━━━━━ Entries shown

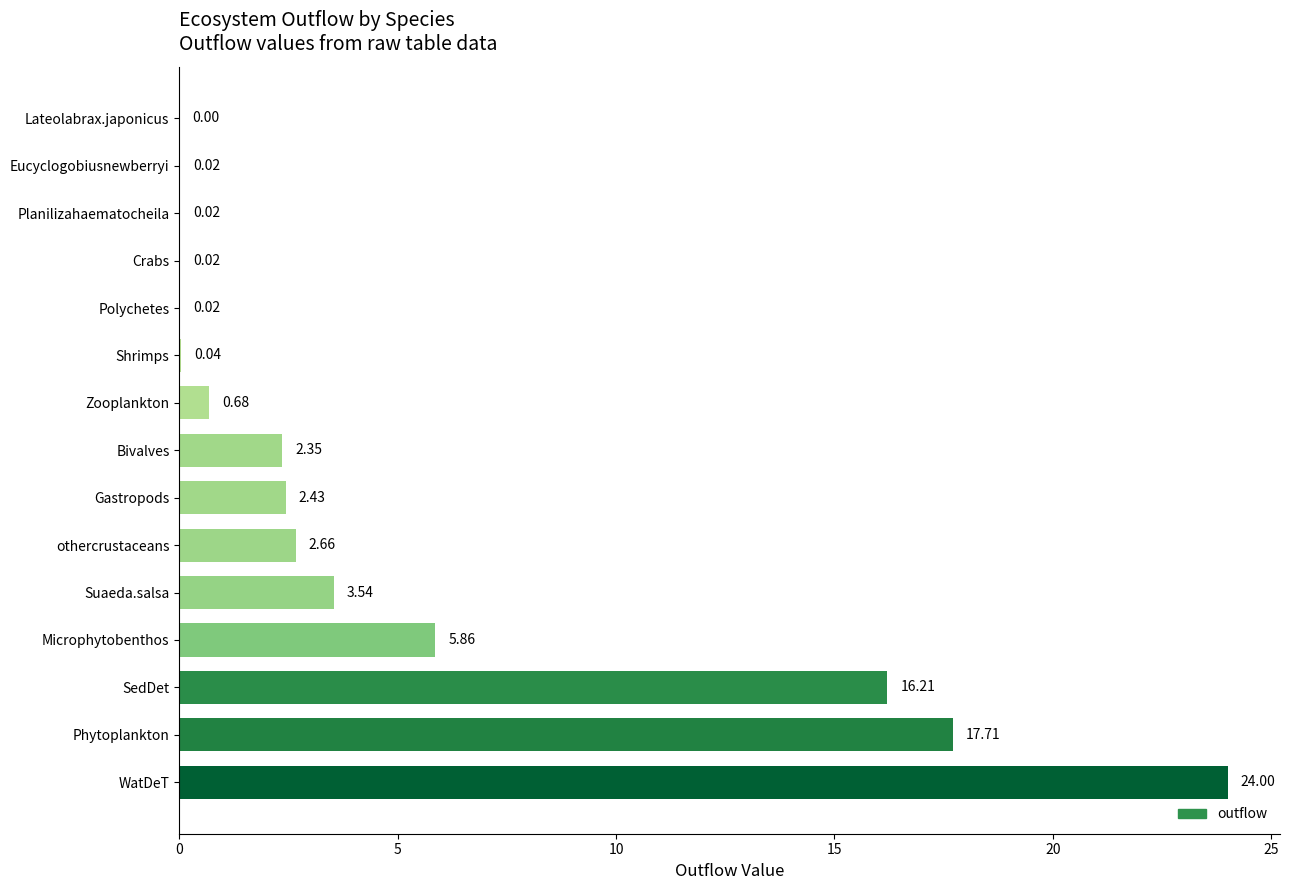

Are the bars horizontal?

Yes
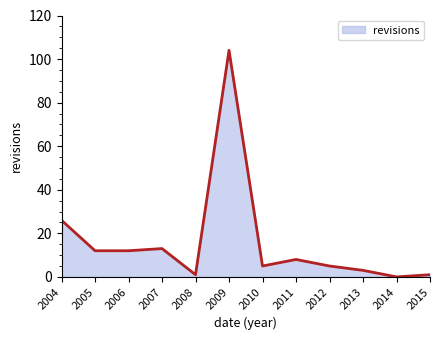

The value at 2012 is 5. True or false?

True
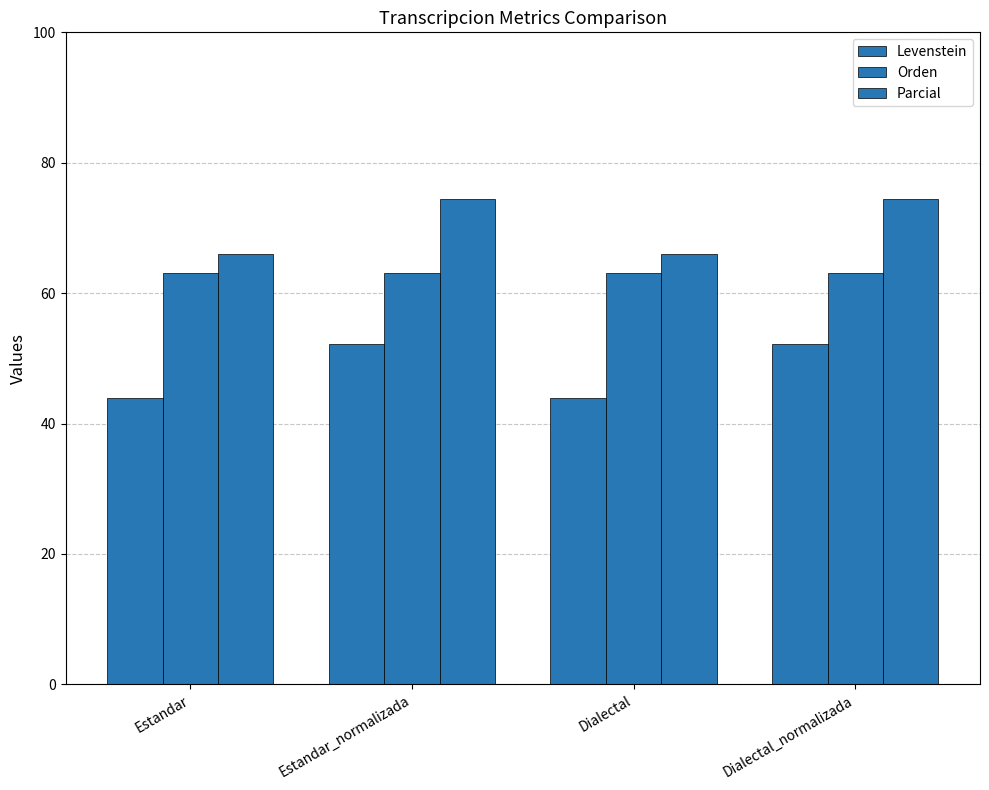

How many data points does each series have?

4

━━━━━━━━━━

- Activity: Print every line of the entries above word for word and in the same order, leaving out the pictures.

- Written reply:
Are the bars horizontal?

Yes

The value at 2012 is 5. True or false?

True

How many data points does each series have?

4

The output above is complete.